Editor's Plate: An invisible torch has been passed
Tyson Foods, no longer just a chicken company, is now the largest food processor in North America.
By Dave Fusaro, Editor in Chief
Kraft probably hasn’t always been North America’s largest food company. But you can’t prove it by us. When we created our first Top 100© Food Companies report in 1975, Kraftco was at the top of that list. (In an interesting historical note, Greyhound Corp. was No. 7 by virtue of its ownership of Armour & Co. — remember that?)
Over the next 29 years, some predecessor, future sibling or parent of the current Kraft Foods Inc. was perennially at the top of that list, whether the name was Dart & Kraft, General Foods or Philip Morris. Thirty years is quite a run. But the run is over.
I don’t like to make too much of a horse race out of lists because I don’t think any company sets a corporate strategy to make a list. Lists usually are subjective. Despite all our efforts at fairness and objectivity, even ours is. Just as my predecessors didn’t use Greyhound’s bus ticket sales to put it on the 1975 list, we don’t include Anheuser-Busch’s amusement park revenues or Cargill's ocean freight and logistics business or Dairy Farmers of America’s transportation (and temporary ownership of) raw milk. We also don’t count Kraft’s considerable ($10 billion) European-based revenue. Nor Tyson Foods Inc.’s relatively puny 6 percent of sales that are sourced outside of North America.

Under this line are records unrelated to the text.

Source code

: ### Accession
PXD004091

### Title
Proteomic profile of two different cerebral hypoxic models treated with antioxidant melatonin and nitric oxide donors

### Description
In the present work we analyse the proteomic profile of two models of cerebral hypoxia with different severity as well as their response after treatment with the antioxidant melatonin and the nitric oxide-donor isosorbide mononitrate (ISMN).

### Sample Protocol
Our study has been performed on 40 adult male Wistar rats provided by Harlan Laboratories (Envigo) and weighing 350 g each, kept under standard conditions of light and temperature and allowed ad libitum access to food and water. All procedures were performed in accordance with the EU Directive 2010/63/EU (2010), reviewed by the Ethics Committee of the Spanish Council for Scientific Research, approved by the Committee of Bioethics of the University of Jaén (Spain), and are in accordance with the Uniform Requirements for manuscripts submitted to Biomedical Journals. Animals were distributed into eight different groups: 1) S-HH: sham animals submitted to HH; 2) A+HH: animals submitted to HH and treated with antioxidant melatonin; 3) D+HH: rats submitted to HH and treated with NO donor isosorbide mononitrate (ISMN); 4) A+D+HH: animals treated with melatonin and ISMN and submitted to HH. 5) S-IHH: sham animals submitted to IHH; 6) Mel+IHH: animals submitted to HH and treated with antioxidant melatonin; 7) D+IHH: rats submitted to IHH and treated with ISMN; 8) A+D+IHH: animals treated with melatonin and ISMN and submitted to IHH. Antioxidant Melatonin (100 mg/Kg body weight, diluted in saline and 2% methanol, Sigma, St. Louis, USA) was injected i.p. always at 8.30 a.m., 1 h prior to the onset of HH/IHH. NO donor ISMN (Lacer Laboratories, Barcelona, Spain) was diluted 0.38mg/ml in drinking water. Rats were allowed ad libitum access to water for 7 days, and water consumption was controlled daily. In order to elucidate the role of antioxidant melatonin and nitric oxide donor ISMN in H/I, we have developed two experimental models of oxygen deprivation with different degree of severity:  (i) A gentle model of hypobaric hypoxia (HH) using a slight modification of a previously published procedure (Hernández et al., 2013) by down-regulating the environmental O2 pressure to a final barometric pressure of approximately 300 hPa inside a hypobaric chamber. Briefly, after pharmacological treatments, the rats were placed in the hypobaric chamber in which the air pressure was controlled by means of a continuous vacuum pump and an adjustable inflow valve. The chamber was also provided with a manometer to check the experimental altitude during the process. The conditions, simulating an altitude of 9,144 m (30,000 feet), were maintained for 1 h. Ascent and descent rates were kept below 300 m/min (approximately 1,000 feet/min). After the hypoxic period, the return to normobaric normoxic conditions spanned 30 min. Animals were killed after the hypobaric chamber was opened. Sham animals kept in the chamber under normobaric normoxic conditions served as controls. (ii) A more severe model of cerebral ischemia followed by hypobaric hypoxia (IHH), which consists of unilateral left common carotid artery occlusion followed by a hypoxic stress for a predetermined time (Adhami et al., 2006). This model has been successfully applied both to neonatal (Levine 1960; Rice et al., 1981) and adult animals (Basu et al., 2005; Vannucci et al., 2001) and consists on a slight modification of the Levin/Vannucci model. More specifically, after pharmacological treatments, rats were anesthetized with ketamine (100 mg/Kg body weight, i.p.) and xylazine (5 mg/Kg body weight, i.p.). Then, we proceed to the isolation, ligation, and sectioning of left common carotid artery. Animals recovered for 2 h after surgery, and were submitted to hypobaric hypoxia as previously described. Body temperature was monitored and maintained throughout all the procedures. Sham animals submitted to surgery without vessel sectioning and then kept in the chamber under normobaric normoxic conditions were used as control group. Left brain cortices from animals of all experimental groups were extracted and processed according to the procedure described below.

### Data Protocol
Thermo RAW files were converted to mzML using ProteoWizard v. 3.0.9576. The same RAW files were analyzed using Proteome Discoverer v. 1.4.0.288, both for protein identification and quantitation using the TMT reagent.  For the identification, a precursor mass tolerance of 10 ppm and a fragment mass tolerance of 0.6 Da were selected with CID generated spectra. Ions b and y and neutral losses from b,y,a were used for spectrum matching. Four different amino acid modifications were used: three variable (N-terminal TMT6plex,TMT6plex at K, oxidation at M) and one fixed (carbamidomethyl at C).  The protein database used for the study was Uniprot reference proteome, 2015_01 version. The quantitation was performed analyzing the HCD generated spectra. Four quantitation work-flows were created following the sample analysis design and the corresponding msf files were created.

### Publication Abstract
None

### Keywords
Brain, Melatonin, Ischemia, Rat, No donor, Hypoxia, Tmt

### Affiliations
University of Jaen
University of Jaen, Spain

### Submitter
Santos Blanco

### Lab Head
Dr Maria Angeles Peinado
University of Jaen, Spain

So it is on that basis that Tyson ascends to the No. 1 position as the largest food processor in the U.S. and Canada in this, our 31st annual list.
What does it mean? For Kraft, this is a time of focus and retrenchment, and there’s nothing wrong with that. When you’re the biggest – and arguably the best – for so long, the only step is down. For Tyson, which not long ago was just a chicken company, this is another peak in a transformation that started in 1977 with the purchase of some hog production facilities and reached a fever pitch with its audacious purchase of IBP in 2001.
It’s not all roses, however. Look at profits: Tyson posted net income of $925 million for its fiscal 2004. Kraft, despite all the criticism it takes, made $4.6 billion. Just as we went to press, Tyson posted mixed results for its third quarter and predicted a “challenging” fourth quarter. But Chairman John Tyson also noted steady growth in his company’s “value-added product mix” and predicted it would reach 40 percent of sales by the end of the fiscal year.
Tyson is still on the upswing, not even having scratched the surface of what it can do with precooked, preportioned and otherwise more convenient cuts of animal protein in all three major segments: chicken, beef and pork. With the opening of its Discovery Center research and development facility in hometown Springdale, Ark., expected early next year, who knows what will come down the pike next.